Die Messen waren also längst gesungen. Die Londoner Außenministerkonferenz zur Deutschlandfrage im November/Dezember 1947 geriet so zur Staffage, um Moskau vorzuführen, da die USA und Großbritannien ihre grundlegende Entscheidung für ihren separaten Weg und für die Gründung eines deutschen Weststaates längst getroffen hatten.** Im Februar 1948 segneten die Außenminister der drei Westmächte und der Benelux Staaten in London ein föderatives Staatssystem für die Westzonen endgültig ab. Als finanzieller Köder diente das nach US-Außenminister George C. Marshall benannte Hilfs- und Wiederaufbauprogramm, das die drei westlichen Besatzungszonen einschloss und Teile Europas an das westliche System band.
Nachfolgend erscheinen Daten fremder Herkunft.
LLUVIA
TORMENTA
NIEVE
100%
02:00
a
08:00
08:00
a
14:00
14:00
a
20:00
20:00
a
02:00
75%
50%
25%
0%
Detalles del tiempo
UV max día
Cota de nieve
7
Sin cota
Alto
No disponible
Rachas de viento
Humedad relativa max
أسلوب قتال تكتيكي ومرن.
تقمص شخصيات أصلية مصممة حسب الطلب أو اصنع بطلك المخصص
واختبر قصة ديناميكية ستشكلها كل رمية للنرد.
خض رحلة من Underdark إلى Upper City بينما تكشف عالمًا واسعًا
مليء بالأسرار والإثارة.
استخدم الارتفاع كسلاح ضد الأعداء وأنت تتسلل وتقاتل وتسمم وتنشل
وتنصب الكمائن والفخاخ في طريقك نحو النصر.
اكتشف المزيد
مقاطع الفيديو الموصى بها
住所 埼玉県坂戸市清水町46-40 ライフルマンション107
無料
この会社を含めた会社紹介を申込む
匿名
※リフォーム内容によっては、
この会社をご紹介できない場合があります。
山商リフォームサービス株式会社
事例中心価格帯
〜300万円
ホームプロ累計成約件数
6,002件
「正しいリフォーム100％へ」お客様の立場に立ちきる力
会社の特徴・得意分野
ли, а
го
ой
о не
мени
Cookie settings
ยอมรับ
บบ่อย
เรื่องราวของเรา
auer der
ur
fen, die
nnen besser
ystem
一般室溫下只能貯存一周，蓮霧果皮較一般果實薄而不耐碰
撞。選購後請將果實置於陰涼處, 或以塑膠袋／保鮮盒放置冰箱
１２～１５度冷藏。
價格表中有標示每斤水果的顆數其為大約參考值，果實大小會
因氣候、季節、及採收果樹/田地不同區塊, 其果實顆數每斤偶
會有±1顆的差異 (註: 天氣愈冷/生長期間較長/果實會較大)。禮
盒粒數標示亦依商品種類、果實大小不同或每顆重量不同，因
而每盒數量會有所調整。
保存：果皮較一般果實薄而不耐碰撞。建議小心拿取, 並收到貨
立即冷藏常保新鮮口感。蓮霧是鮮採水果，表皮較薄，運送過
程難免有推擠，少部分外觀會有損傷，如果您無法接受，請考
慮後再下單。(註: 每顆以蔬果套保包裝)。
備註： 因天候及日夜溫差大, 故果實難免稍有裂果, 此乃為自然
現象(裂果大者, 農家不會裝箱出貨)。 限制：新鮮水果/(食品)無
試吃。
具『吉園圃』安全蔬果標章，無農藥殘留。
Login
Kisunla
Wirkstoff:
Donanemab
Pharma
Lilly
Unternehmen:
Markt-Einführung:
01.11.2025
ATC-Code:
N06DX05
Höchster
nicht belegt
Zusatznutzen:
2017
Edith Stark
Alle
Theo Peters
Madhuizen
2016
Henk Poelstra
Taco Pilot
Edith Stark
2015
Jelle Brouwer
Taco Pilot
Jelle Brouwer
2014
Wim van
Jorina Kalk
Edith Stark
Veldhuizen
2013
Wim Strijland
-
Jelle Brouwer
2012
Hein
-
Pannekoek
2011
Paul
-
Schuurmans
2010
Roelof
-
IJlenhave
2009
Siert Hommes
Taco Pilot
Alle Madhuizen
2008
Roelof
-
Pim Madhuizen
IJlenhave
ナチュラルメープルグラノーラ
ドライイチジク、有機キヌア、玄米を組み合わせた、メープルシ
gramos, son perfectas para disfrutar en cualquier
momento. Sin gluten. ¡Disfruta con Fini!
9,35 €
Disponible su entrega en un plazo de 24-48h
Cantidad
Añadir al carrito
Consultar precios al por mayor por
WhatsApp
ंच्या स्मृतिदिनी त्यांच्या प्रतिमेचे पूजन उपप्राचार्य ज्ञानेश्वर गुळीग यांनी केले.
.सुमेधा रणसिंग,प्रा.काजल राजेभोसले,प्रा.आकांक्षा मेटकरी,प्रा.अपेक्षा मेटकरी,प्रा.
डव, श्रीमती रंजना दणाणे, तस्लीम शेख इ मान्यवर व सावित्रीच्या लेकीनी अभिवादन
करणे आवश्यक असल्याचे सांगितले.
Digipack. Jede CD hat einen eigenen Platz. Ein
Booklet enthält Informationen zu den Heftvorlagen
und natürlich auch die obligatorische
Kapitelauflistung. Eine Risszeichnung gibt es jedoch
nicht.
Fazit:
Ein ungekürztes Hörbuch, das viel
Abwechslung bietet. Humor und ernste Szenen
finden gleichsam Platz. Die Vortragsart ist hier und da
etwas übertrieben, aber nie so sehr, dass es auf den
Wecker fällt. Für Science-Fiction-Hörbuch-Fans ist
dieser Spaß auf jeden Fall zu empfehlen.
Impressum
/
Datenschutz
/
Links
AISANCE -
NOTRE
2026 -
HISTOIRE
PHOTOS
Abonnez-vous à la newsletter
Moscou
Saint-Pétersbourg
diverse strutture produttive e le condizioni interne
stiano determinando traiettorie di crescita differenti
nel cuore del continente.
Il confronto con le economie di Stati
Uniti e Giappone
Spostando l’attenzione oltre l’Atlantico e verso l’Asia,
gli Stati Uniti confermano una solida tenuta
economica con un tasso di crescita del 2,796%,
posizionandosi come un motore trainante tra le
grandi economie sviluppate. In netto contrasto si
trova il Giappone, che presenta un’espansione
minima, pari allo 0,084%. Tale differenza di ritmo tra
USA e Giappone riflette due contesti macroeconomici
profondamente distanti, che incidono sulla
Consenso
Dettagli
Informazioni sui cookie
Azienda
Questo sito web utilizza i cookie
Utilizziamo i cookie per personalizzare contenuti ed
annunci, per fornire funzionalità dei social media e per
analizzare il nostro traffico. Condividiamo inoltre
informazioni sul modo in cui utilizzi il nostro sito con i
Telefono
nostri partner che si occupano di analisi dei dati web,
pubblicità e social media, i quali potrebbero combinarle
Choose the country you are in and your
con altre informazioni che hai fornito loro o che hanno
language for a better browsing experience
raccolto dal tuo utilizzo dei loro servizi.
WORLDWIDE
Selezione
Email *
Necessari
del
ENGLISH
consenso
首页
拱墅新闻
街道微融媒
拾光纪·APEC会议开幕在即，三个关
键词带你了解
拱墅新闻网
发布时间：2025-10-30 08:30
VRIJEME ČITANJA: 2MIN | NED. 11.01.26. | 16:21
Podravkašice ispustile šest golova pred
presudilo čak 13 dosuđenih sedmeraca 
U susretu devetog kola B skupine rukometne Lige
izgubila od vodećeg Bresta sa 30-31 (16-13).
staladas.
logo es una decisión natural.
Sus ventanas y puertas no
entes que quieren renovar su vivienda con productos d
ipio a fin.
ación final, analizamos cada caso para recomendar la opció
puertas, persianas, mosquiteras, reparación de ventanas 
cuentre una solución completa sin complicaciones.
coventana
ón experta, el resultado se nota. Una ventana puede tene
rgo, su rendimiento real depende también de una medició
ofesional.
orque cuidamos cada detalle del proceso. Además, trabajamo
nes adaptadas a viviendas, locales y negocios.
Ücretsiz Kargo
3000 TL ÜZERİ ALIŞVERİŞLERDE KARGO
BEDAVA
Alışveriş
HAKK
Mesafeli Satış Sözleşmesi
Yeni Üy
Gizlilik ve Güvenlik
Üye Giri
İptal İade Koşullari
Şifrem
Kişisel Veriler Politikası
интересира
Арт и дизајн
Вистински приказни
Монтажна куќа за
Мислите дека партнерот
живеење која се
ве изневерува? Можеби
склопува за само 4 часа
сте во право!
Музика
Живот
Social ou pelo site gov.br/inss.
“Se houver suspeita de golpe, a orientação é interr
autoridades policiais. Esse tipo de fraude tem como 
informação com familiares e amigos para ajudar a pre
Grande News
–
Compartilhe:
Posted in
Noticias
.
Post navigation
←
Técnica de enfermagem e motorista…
Zwischen 1948 und 1952 flossen etwa 12,4 Milliarden US-Dollar nach Europa.
Eine Zwischenbemerkung: Geschichte wiederholt sich nicht! Heute fließen US- und Euro-Milliarden in die Ukraine. Der Zweck ist derselbe wie vor 75 Jahren. Nur die kommunistische Gefahr mutierte zu russischen …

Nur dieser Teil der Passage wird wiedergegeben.